No, per non bruciarlo da Bruno si voleva molto di più, altrimenti non lo si sarebbe tenuto otto anni in cella; si voleva che abbassasse il capo per chiudere lo spiraglio accecante che aveva aperto guardando verso le stelle, questo si voleva.
Ma lui preferì la morte, che per lui non era altro che la scomparsa dell'accidente, trasformazione della materia sostanziale che solo così può vivere la sua eternità.
Certo, noi non ci bruciano vivi, ed è un gran vantaggio. Ma solo per la nostra carne, per il nostro 'accidente'. Per il senso, per la cultura va molto peggio.
Perché questa tolleranza universale, imposta e falsa, è terroristica, assoluta e asfissiante. Produce la mostruosità dell'insensatezza, il vuoto culturale. Sottomette molto meglio del rogo. Che come l'Inquisizione di un tempo, anche oggi il potere non ci permette di guardare verso le stelle; ma non vuole essere più responsabile di atrocità sulla carne, e usa altri metodi per abbassare il capo a chi guarda in su. Il Potere è diventato più furbo; ha imparato come si fa a durare nel tempo e a sottomettere l'uomo per bene.
Sopraffatti dall'andazzo commerciale e politico, dalle stesse informazioni, dagli stessi linguaggi, dall'uniformità assoluta del collegamento perenne, chi riflette sul mondo e cerca nuovi o antichi codici, viene escluso. Stritolato, reso insignificante dalla folla vincente e comunicante in cui è inserito, nel villaggio globale, finisce presto nella fogna artistica. L'artista viene automaticamente inserito nel sistema-silenzio-dimenticanza, lo si isola in una cella a cielo aperto, tortura raffinata ché invisibile. Se pure l'artista o l'intellettuale come si voglia, ha tentato di sperimentare qualcosa di diverso.
Infatti è difficile che si possa sperimentare: proprio perché il linguaggio è unico e il collegamento perenne, ognuno ormai dice le stesse cose, racconta le medesime storie che, ha imparato o impara presto, devono essere inoffensive e non pericolose. Gli artisti emozionano sempre meno, e la gente va a vederli e li segue solo per moda, perché sono stati scelti, di volta in volta, per illudere, divertire le masse.
Per proteggersi dalla vera offesa, che è guardare cercare trovare oltre e altro, il potere tollera l'offesa verbale che dilaga in questo nostro tempo nelle piattaforme di Internet. Si scambia il poter offendere e dire tutto per libertà di ricerca e di espressione, anche politica ed economica, non solo artistica. E' una falsa libertà, un altro mito. E gli artisti che dicono parolacce, si ubriacano, che conducono vita sregolata sono amati, popolari, simpatici e ricercati, ché si pensa che loro siano liberi, e si scambia la forma con la sostanza; senza contare la malizia con cui certuni si costruiscono il personaggio a fini commerciali.

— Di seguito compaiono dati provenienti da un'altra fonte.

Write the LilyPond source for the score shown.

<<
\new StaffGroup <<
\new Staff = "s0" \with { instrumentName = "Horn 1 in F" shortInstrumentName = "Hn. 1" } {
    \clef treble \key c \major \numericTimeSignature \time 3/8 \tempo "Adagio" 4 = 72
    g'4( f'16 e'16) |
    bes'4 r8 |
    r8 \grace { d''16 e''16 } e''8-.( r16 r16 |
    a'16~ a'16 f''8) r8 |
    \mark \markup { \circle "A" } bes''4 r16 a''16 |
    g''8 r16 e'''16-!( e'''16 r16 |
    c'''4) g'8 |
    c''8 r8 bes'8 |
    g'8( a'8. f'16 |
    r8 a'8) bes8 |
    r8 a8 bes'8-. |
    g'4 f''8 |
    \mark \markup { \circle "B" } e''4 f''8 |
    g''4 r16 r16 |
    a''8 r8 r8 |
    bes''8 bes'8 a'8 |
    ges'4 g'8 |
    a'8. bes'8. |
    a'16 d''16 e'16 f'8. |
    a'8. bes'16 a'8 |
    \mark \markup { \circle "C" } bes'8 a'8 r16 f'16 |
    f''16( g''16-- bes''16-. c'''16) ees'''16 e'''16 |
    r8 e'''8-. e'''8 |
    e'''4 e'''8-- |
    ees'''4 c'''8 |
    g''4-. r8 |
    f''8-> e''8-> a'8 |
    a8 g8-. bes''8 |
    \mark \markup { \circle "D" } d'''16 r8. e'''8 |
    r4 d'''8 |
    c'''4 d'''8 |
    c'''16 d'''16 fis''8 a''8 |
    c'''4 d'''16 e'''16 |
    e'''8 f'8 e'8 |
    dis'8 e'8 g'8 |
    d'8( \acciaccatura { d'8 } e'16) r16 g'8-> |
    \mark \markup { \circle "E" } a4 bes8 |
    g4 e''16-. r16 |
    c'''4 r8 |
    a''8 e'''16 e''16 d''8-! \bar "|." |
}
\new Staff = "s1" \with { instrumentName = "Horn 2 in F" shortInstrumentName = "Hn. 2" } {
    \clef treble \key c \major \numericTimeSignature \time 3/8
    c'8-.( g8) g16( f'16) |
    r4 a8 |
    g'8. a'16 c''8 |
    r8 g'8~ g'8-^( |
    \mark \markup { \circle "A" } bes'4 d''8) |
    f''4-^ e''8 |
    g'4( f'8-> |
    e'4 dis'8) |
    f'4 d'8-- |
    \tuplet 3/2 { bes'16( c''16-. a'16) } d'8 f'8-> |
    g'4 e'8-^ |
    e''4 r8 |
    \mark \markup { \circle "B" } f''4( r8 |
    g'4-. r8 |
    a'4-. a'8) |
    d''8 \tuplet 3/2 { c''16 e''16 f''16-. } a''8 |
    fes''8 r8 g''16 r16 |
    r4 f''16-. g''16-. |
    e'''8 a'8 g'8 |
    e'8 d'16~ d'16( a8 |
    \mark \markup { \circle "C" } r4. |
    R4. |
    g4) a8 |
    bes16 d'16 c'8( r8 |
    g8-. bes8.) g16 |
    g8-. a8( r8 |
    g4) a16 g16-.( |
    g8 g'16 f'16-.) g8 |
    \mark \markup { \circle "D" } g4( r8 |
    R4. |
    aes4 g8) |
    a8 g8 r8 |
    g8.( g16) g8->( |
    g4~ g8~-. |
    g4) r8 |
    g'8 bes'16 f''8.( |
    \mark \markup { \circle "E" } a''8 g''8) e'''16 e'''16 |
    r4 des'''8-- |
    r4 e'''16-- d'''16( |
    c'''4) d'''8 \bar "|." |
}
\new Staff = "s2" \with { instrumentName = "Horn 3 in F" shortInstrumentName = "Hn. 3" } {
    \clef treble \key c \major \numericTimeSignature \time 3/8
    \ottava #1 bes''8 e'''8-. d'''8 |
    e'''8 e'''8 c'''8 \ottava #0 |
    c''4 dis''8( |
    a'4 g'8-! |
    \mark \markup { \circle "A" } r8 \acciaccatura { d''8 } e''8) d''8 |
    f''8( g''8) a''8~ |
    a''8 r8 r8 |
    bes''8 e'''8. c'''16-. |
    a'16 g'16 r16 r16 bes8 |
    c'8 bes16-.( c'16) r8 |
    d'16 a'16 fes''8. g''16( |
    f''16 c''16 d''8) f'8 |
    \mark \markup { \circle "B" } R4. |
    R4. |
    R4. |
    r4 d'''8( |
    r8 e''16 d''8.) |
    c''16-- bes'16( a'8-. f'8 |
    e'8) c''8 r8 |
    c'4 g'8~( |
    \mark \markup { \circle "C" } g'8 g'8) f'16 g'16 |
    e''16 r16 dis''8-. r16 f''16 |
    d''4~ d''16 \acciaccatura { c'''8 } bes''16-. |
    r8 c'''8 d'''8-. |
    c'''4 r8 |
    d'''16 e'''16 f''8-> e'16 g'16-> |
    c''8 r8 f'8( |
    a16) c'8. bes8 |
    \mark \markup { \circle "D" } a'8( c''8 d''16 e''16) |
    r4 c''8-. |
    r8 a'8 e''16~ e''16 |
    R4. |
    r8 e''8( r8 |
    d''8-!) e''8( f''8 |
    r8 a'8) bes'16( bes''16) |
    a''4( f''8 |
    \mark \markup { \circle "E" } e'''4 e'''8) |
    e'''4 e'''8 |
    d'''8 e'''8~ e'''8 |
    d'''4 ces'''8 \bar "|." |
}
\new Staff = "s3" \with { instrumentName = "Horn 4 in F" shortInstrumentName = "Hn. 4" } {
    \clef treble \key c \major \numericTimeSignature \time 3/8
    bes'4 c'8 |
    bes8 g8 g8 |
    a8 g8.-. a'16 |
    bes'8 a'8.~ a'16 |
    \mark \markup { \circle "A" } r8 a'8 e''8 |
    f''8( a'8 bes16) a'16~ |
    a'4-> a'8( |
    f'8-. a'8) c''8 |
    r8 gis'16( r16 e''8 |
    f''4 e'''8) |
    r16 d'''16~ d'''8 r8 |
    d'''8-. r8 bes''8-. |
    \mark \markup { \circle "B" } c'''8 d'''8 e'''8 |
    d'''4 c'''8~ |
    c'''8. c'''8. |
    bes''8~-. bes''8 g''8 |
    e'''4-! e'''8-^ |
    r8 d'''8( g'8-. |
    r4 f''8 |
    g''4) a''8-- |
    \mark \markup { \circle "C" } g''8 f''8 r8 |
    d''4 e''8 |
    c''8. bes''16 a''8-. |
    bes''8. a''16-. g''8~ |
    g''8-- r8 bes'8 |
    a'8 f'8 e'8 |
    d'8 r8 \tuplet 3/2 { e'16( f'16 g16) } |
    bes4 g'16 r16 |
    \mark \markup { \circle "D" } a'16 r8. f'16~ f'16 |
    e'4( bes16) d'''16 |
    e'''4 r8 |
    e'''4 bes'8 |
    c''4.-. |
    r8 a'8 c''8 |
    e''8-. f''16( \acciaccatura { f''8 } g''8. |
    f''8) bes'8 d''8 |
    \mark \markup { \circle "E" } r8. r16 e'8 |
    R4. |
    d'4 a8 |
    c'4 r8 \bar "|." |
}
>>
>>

Quindi, se l'artista è 'fortunato' , viene baciato dalla moda, diventa un breve mito, e prima di scomparire e far posto al prossimo, viene lustrato ammirato sul palco o in uno studio del mondo commerciale del teatro, della televisione, di Internet. (Che ormai sono tre luoghi diversi ma uguali).
Dopo esser diventato famoso, l'artista, l'intellettuale, l'essere spettacolare diventa ricco, si compra la villa; non brucia più sul rogo, ma solo fra inutili ricordi.